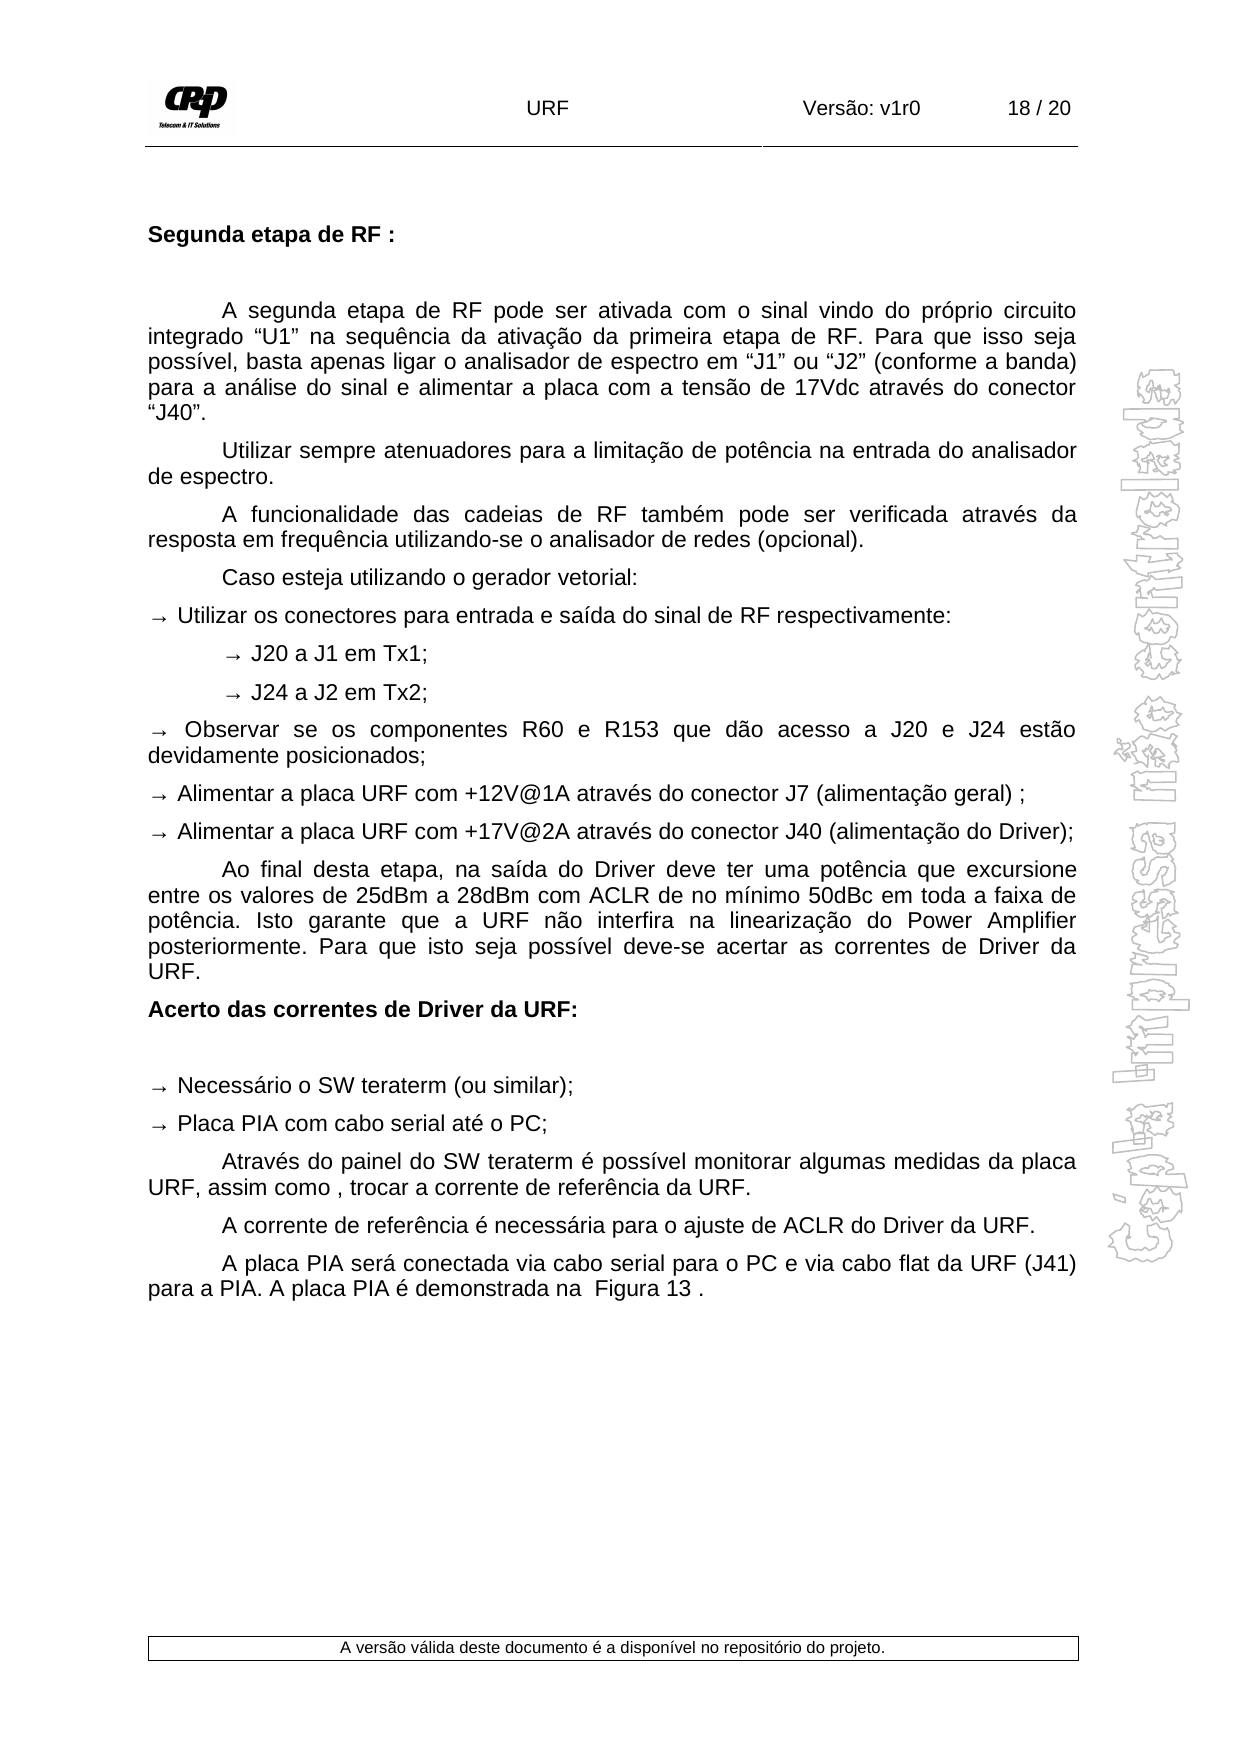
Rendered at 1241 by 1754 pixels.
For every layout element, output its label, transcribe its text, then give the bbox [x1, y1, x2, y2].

text Utilizar sempre atenuadores para a limitação de potência na entrada do analisador de espectro. [148, 438, 1078, 489]
text A corrente de referência é necessária para o ajuste de ACLR do Driver da URF. [148, 1212, 1078, 1238]
subtitle Acerto das correntes de Driver da URF: [148, 997, 1078, 1022]
text A funcionalidade das cadeias de RF também pode ser verificada através da resposta em frequência utilizando-se o analisador de redes (opcional). [148, 502, 1078, 553]
text Ao final desta etapa, na saída do Driver deve ter uma potência que excursione entre os valores de 25dBm a 28dBm com ACLR de no mínimo 50dBc em toda a faixa de potência. Isto garante que a URF não interfira na linearização do Power Amplifier posteriormente. Para que isto seja possível deve-se acertar as correntes de Driver da URF. [148, 857, 1078, 984]
text → Alimentar a placa URF com +17V@2A através do conector J40 (alimentação do Driver); [148, 819, 1078, 844]
picture [147, 80, 237, 137]
subtitle Segunda etapa de RF : [148, 222, 1078, 247]
text → Necessário o SW teraterm (ou similar); [148, 1073, 1078, 1098]
text Através do painel do SW teraterm é possível monitorar algumas medidas da placa URF, assim como , trocar a corrente de referência da URF. [148, 1149, 1078, 1200]
text Caso esteja utilizando o gerador vetorial: [148, 565, 1078, 591]
text A segunda etapa de RF pode ser ativada com o sinal vindo do próprio circuito integrado “U1” na sequência da ativação da primeira etapa de RF. Para que isso seja possível, basta apenas ligar o analisador de espectro em “J1” ou “J2” (conforme a banda) para a análise do sinal e alimentar a placa com a tensão de 17Vdc através do conector “J40”. [148, 298, 1078, 426]
text → J24 a J2 em Tx2; [148, 679, 1078, 705]
text → Alimentar a placa URF com +12V@1A através do conector J7 (alimentação geral) ; [148, 781, 1078, 806]
text → Observar se os componentes R60 e R153 que dão acesso a J20 e J24 estão devidamente posicionados; [148, 717, 1078, 768]
text A placa PIA será conectada via cabo serial para o PC e via cabo flat da URF (J41) para a PIA. A placa PIA é demonstrada na Figura 13 . [148, 1251, 1078, 1302]
text → Placa PIA com cabo serial até o PC; [148, 1111, 1078, 1136]
text → Utilizar os conectores para entrada e saída do sinal de RF respectivamente: [148, 603, 1078, 629]
text → J20 a J1 em Tx1; [148, 641, 1078, 667]
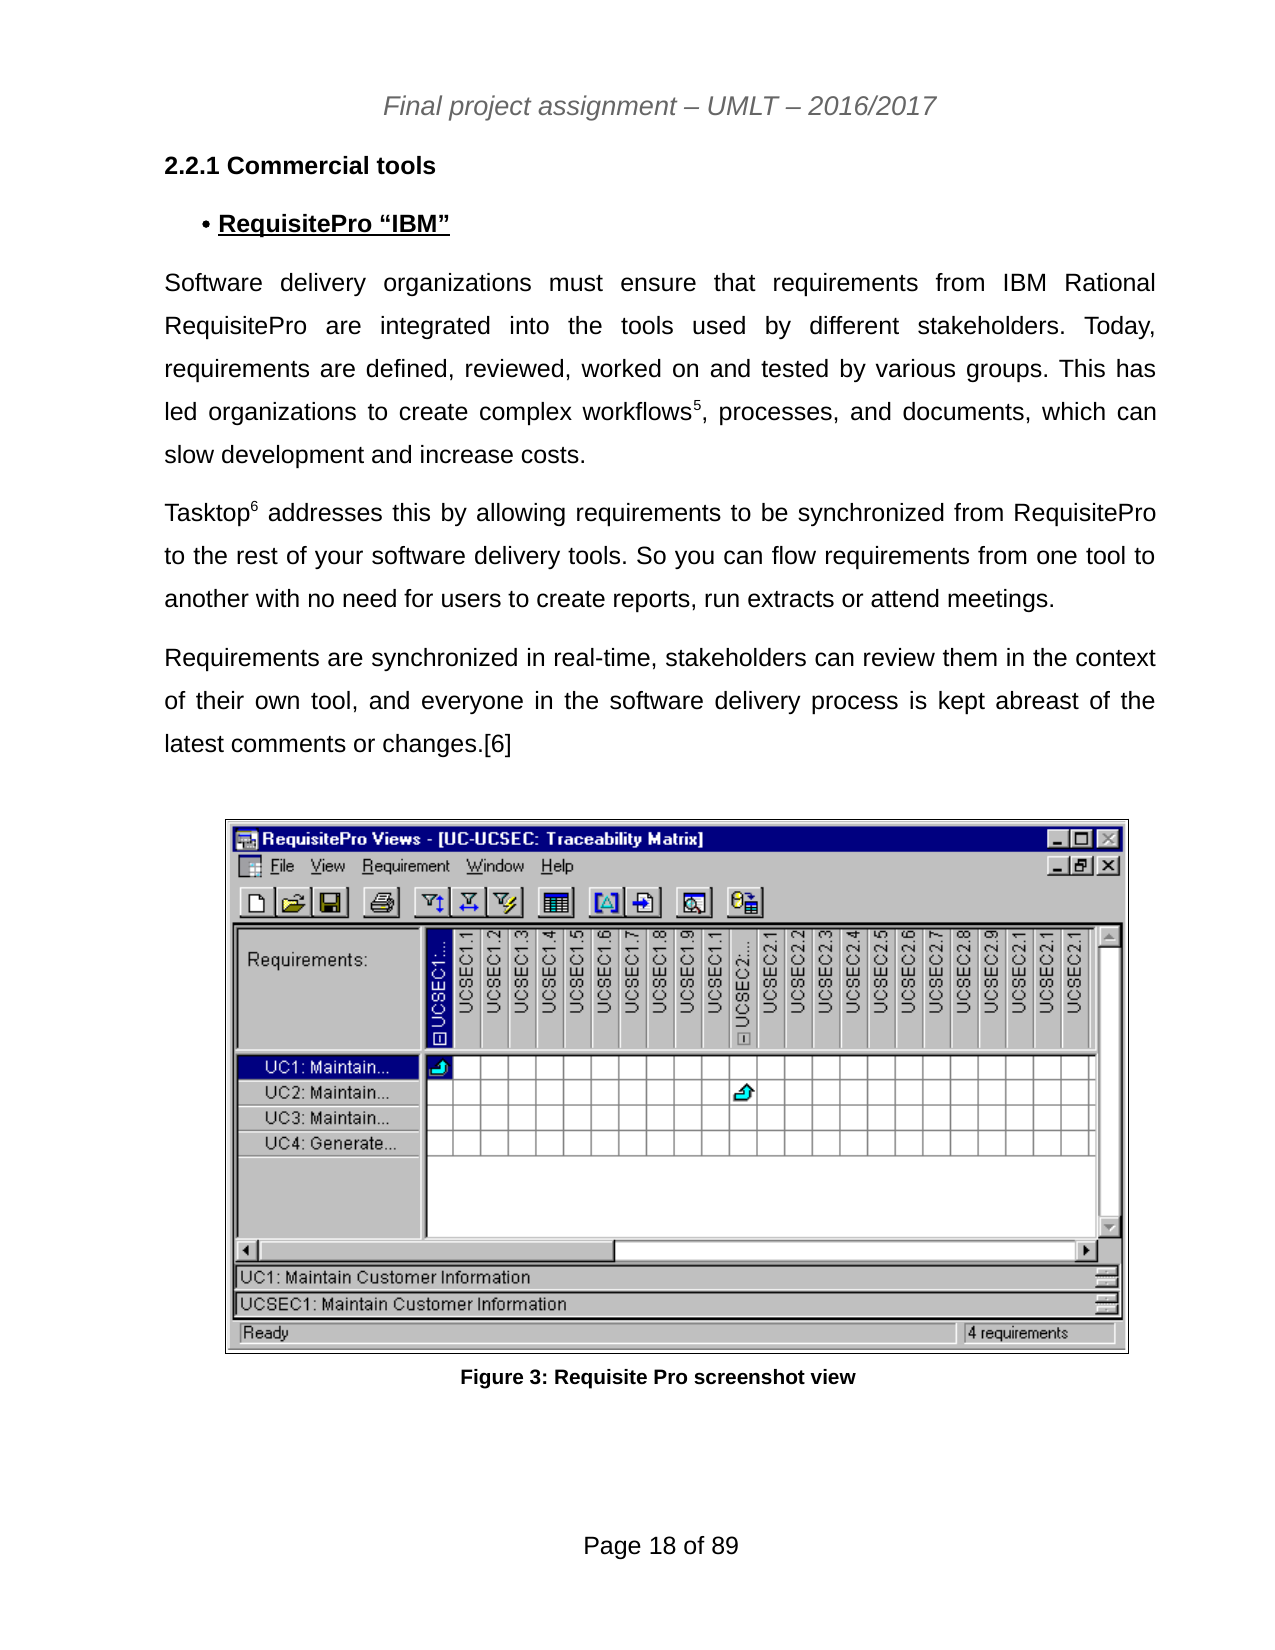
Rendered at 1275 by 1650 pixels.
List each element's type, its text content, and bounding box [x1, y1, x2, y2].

text Figure 3: Requisite Pro screenshot view [164, 845, 1158, 1388]
subtitle 2.2.1 Commercial tools [164, 151, 1158, 180]
list RequisitePro “IBM” [202, 209, 1158, 238]
text Requirements are synchronized in real-time, stakeholders can review them in the context of their own tool, and everyone in the software delivery process is kept abreast of the latest comments or changes.[6] [164, 643, 1158, 758]
text Software delivery organizations must ensure that requirements from IBM Rational RequisitePro are integrated into the tools used by different stakeholders. Today, requirements are defined, reviewed, worked on and tested by various groups. This has led organizations to create complex workflows5, processes, and documents, which can slow development and increase costs. [164, 268, 1158, 469]
picture [227, 821, 1126, 1350]
text Tasktop6 addresses this by allowing requirements to be synchronized from RequisitePro to the rest of your software delivery tools. So you can flow requirements from one tool to another with no need for users to create reports, run extracts or attend meetings. [164, 498, 1158, 613]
----
■ What is asked: Can you quote every line of the entries above word for word, leaving the pictures out of your answer?

■ Task result:
Rendered at 1241 by 1754 pixels.
For every layout element, output its label, transcribe its text, then give the bbox [x1, y1, x2, y2].

text Utilizar sempre atenuadores para a limitação de potência na entrada do analisador de espectro. [148, 438, 1078, 489]
text A corrente de referência é necessária para o ajuste de ACLR do Driver da URF. [148, 1212, 1078, 1238]
subtitle Acerto das correntes de Driver da URF: [148, 997, 1078, 1022]
text A funcionalidade das cadeias de RF também pode ser verificada através da resposta em frequência utilizando-se o analisador de redes (opcional). [148, 502, 1078, 553]
text Ao final desta etapa, na saída do Driver deve ter uma potência que excursione entre os valores de 25dBm a 28dBm com ACLR de no mínimo 50dBc em toda a faixa de potência. Isto garante que a URF não interfira na linearização do Power Amplifier posteriormente. Para que isto seja possível deve-se acertar as correntes de Driver da URF. [148, 857, 1078, 984]
text → Alimentar a placa URF com +17V@2A através do conector J40 (alimentação do Driver); [148, 819, 1078, 844]
picture [147, 80, 237, 137]
subtitle Segunda etapa de RF : [148, 222, 1078, 247]
text → Necessário o SW teraterm (ou similar); [148, 1073, 1078, 1098]
text Através do painel do SW teraterm é possível monitorar algumas medidas da placa URF, assim como , trocar a corrente de referência da URF. [148, 1149, 1078, 1200]
text Caso esteja utilizando o gerador vetorial: [148, 565, 1078, 591]
text A segunda etapa de RF pode ser ativada com o sinal vindo do próprio circuito integrado “U1” na sequência da ativação da primeira etapa de RF. Para que isso seja possível, basta apenas ligar o analisador de espectro em “J1” ou “J2” (conforme a banda) para a análise do sinal e alimentar a placa com a tensão de 17Vdc através do conector “J40”. [148, 298, 1078, 426]
text → J24 a J2 em Tx2; [148, 679, 1078, 705]
text → Alimentar a placa URF com +12V@1A através do conector J7 (alimentação geral) ; [148, 781, 1078, 806]
text → Observar se os componentes R60 e R153 que dão acesso a J20 e J24 estão devidamente posicionados; [148, 717, 1078, 768]
text A placa PIA será conectada via cabo serial para o PC e via cabo flat da URF (J41) para a PIA. A placa PIA é demonstrada na Figura 13 . [148, 1251, 1078, 1302]
text → Placa PIA com cabo serial até o PC; [148, 1111, 1078, 1136]
text → Utilizar os conectores para entrada e saída do sinal de RF respectivamente: [148, 603, 1078, 629]
text → J20 a J1 em Tx1; [148, 641, 1078, 667]
Rendered at 1275 by 1650 pixels.
List each element's type, its text content, and bounding box [x1, y1, x2, y2].

text Figure 3: Requisite Pro screenshot view [164, 845, 1158, 1388]
subtitle 2.2.1 Commercial tools [164, 151, 1158, 180]
list RequisitePro “IBM” [202, 209, 1158, 238]
text Requirements are synchronized in real-time, stakeholders can review them in the context of their own tool, and everyone in the software delivery process is kept abreast of the latest comments or changes.[6] [164, 643, 1158, 758]
text Software delivery organizations must ensure that requirements from IBM Rational RequisitePro are integrated into the tools used by different stakeholders. Today, requirements are defined, reviewed, worked on and tested by various groups. This has led organizations to create complex workflows5, processes, and documents, which can slow development and increase costs. [164, 268, 1158, 469]
picture [227, 821, 1126, 1350]
text Tasktop6 addresses this by allowing requirements to be synchronized from RequisitePro to the rest of your software delivery tools. So you can flow requirements from one tool to another with no need for users to create reports, run extracts or attend meetings. [164, 498, 1158, 613]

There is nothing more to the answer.